• [Task requirements] Going through the entries below, copy out each line that contains "LAYER".

Data extracts Start Marker

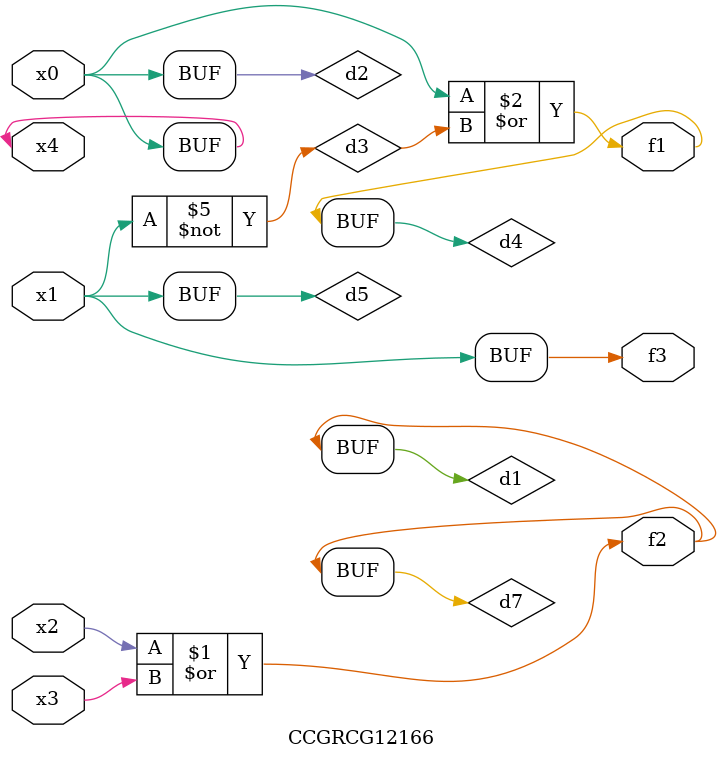
<source format=v>
module CCGRCG12166(
	input x0, x1, x2, x3, x4,
	output f1, f2, f3
);

	wire d1, d2, d3, d4, d5, d6, d7;

	or (d1, x2, x3);
	buf (d2, x0, x4);
	not (d3, x1);
	or (d4, d2, d3);
	not (d5, d3);
	nand (d6, d1, d3);
	or (d7, d1);
	assign f1 = d4;
	assign f2 = d7;
	assign f3 = d5;
endmodule

</source>
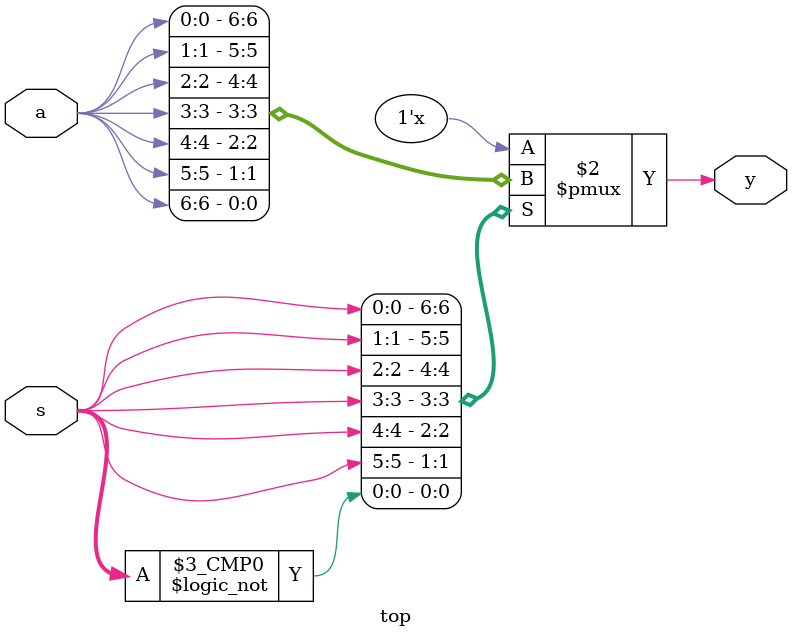
<source format=sv>
module top (input [5:0] s, input [6:0] a, output reg y);
  always @* begin
    (* parallel_case *)
    casez (s)
      6'b?????1: y = a[0];
      6'b????1?: y = a[1];
      6'b???1??: y = a[2];
      6'b??1???: y = a[3];
      6'b?1????: y = a[4];
      6'b1?????: y = a[5];
      6'b000000: y = a[6];
    endcase
  end
endmodule

</source>
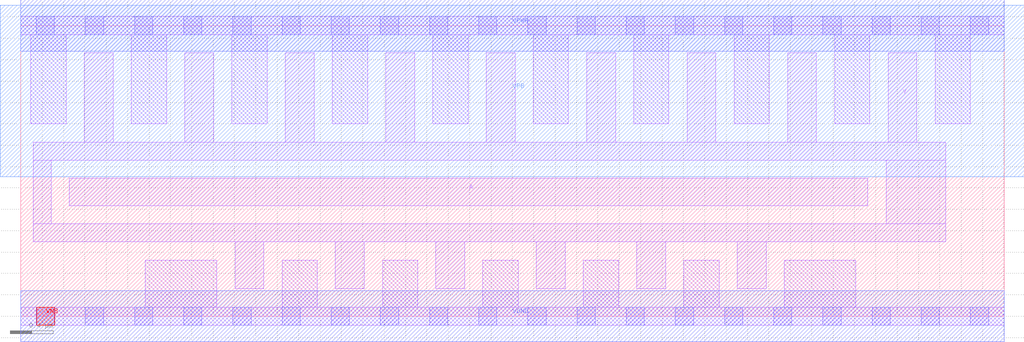
<source format=lef>
# Copyright 2020 The SkyWater PDK Authors
#
# Licensed under the Apache License, Version 2.0 (the "License");
# you may not use this file except in compliance with the License.
# You may obtain a copy of the License at
#
#     https://www.apache.org/licenses/LICENSE-2.0
#
# Unless required by applicable law or agreed to in writing, software
# distributed under the License is distributed on an "AS IS" BASIS,
# WITHOUT WARRANTIES OR CONDITIONS OF ANY KIND, either express or implied.
# See the License for the specific language governing permissions and
# limitations under the License.
#
# SPDX-License-Identifier: Apache-2.0

VERSION 5.7 ;
  NOWIREEXTENSIONATPIN ON ;
  DIVIDERCHAR "/" ;
  BUSBITCHARS "[]" ;
PROPERTYDEFINITIONS
  MACRO maskLayoutSubType STRING ;
  MACRO prCellType STRING ;
  MACRO originalViewName STRING ;
END PROPERTYDEFINITIONS
MACRO sky130_fd_sc_hdll__clkinv_12
  CLASS CORE ;
  FOREIGN sky130_fd_sc_hdll__clkinv_12 ;
  ORIGIN  0.000000  0.000000 ;
  SIZE  9.200000 BY  2.720000 ;
  SYMMETRY X Y R90 ;
  SITE unithd ;
  PIN A
    ANTENNAGATEAREA  3.996000 ;
    DIRECTION INPUT ;
    USE SIGNAL ;
    PORT
      LAYER li1 ;
        RECT 0.455000 1.035000 7.925000 1.290000 ;
    END
  END A
  PIN VNB
    PORT
      LAYER pwell ;
        RECT 0.150000 -0.085000 0.320000 0.085000 ;
    END
  END VNB
  PIN VPB
    PORT
      LAYER nwell ;
        RECT -0.190000 1.305000 9.390000 2.910000 ;
    END
  END VPB
  PIN Y
    ANTENNADIFFAREA  3.290400 ;
    DIRECTION OUTPUT ;
    USE SIGNAL ;
    PORT
      LAYER li1 ;
        RECT 0.115000 0.695000 8.655000 0.865000 ;
        RECT 0.115000 0.865000 0.285000 1.460000 ;
        RECT 0.115000 1.460000 8.655000 1.630000 ;
        RECT 0.595000 1.630000 0.865000 2.465000 ;
        RECT 1.535000 1.630000 1.805000 2.465000 ;
        RECT 2.005000 0.255000 2.275000 0.695000 ;
        RECT 2.475000 1.630000 2.745000 2.465000 ;
        RECT 2.945000 0.255000 3.215000 0.695000 ;
        RECT 3.415000 1.630000 3.685000 2.465000 ;
        RECT 3.885000 0.255000 4.155000 0.695000 ;
        RECT 4.355000 1.630000 4.625000 2.465000 ;
        RECT 4.825000 0.255000 5.095000 0.695000 ;
        RECT 5.295000 1.630000 5.565000 2.465000 ;
        RECT 5.765000 0.255000 6.035000 0.695000 ;
        RECT 6.235000 1.630000 6.505000 2.465000 ;
        RECT 6.705000 0.255000 6.975000 0.695000 ;
        RECT 7.175000 1.630000 7.445000 2.465000 ;
        RECT 8.100000 0.865000 8.655000 1.460000 ;
        RECT 8.115000 1.630000 8.385000 2.465000 ;
    END
  END Y
  PIN VGND
    DIRECTION INOUT ;
    USE GROUND ;
    PORT
      LAYER met1 ;
        RECT 0.000000 -0.240000 9.200000 0.240000 ;
    END
  END VGND
  PIN VPWR
    DIRECTION INOUT ;
    USE POWER ;
    PORT
      LAYER met1 ;
        RECT 0.000000 2.480000 9.200000 2.960000 ;
    END
  END VPWR
  OBS
    LAYER li1 ;
      RECT 0.000000 -0.085000 9.200000 0.085000 ;
      RECT 0.000000  2.635000 9.200000 2.805000 ;
      RECT 0.095000  1.800000 0.425000 2.635000 ;
      RECT 1.035000  1.800000 1.365000 2.635000 ;
      RECT 1.165000  0.085000 1.835000 0.525000 ;
      RECT 1.975000  1.800000 2.305000 2.635000 ;
      RECT 2.445000  0.085000 2.775000 0.525000 ;
      RECT 2.915000  1.800000 3.245000 2.635000 ;
      RECT 3.385000  0.085000 3.715000 0.525000 ;
      RECT 3.855000  1.800000 4.185000 2.635000 ;
      RECT 4.325000  0.085000 4.655000 0.525000 ;
      RECT 4.795000  1.800000 5.125000 2.635000 ;
      RECT 5.265000  0.085000 5.595000 0.525000 ;
      RECT 5.735000  1.800000 6.065000 2.635000 ;
      RECT 6.205000  0.085000 6.535000 0.525000 ;
      RECT 6.675000  1.800000 7.005000 2.635000 ;
      RECT 7.145000  0.085000 7.815000 0.525000 ;
      RECT 7.615000  1.800000 7.945000 2.635000 ;
      RECT 8.555000  1.800000 8.885000 2.635000 ;
    LAYER mcon ;
      RECT 0.145000 -0.085000 0.315000 0.085000 ;
      RECT 0.145000  2.635000 0.315000 2.805000 ;
      RECT 0.605000 -0.085000 0.775000 0.085000 ;
      RECT 0.605000  2.635000 0.775000 2.805000 ;
      RECT 1.065000 -0.085000 1.235000 0.085000 ;
      RECT 1.065000  2.635000 1.235000 2.805000 ;
      RECT 1.525000 -0.085000 1.695000 0.085000 ;
      RECT 1.525000  2.635000 1.695000 2.805000 ;
      RECT 1.985000 -0.085000 2.155000 0.085000 ;
      RECT 1.985000  2.635000 2.155000 2.805000 ;
      RECT 2.445000 -0.085000 2.615000 0.085000 ;
      RECT 2.445000  2.635000 2.615000 2.805000 ;
      RECT 2.905000 -0.085000 3.075000 0.085000 ;
      RECT 2.905000  2.635000 3.075000 2.805000 ;
      RECT 3.365000 -0.085000 3.535000 0.085000 ;
      RECT 3.365000  2.635000 3.535000 2.805000 ;
      RECT 3.825000 -0.085000 3.995000 0.085000 ;
      RECT 3.825000  2.635000 3.995000 2.805000 ;
      RECT 4.285000 -0.085000 4.455000 0.085000 ;
      RECT 4.285000  2.635000 4.455000 2.805000 ;
      RECT 4.745000 -0.085000 4.915000 0.085000 ;
      RECT 4.745000  2.635000 4.915000 2.805000 ;
      RECT 5.205000 -0.085000 5.375000 0.085000 ;
      RECT 5.205000  2.635000 5.375000 2.805000 ;
      RECT 5.665000 -0.085000 5.835000 0.085000 ;
      RECT 5.665000  2.635000 5.835000 2.805000 ;
      RECT 6.125000 -0.085000 6.295000 0.085000 ;
      RECT 6.125000  2.635000 6.295000 2.805000 ;
      RECT 6.585000 -0.085000 6.755000 0.085000 ;
      RECT 6.585000  2.635000 6.755000 2.805000 ;
      RECT 7.045000 -0.085000 7.215000 0.085000 ;
      RECT 7.045000  2.635000 7.215000 2.805000 ;
      RECT 7.505000 -0.085000 7.675000 0.085000 ;
      RECT 7.505000  2.635000 7.675000 2.805000 ;
      RECT 7.965000 -0.085000 8.135000 0.085000 ;
      RECT 7.965000  2.635000 8.135000 2.805000 ;
      RECT 8.425000 -0.085000 8.595000 0.085000 ;
      RECT 8.425000  2.635000 8.595000 2.805000 ;
      RECT 8.885000 -0.085000 9.055000 0.085000 ;
      RECT 8.885000  2.635000 9.055000 2.805000 ;
  END
  PROPERTY maskLayoutSubType "abstract" ;
  PROPERTY prCellType "standard" ;
  PROPERTY originalViewName "layout" ;
END sky130_fd_sc_hdll__clkinv_12
END LIBRARY

</source>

Data extracts End Marker

• [Solution to this task]
      LAYER li1 ;
      LAYER pwell ;
      LAYER nwell ;
      LAYER li1 ;
      LAYER met1 ;
      LAYER met1 ;
    LAYER li1 ;
    LAYER mcon ;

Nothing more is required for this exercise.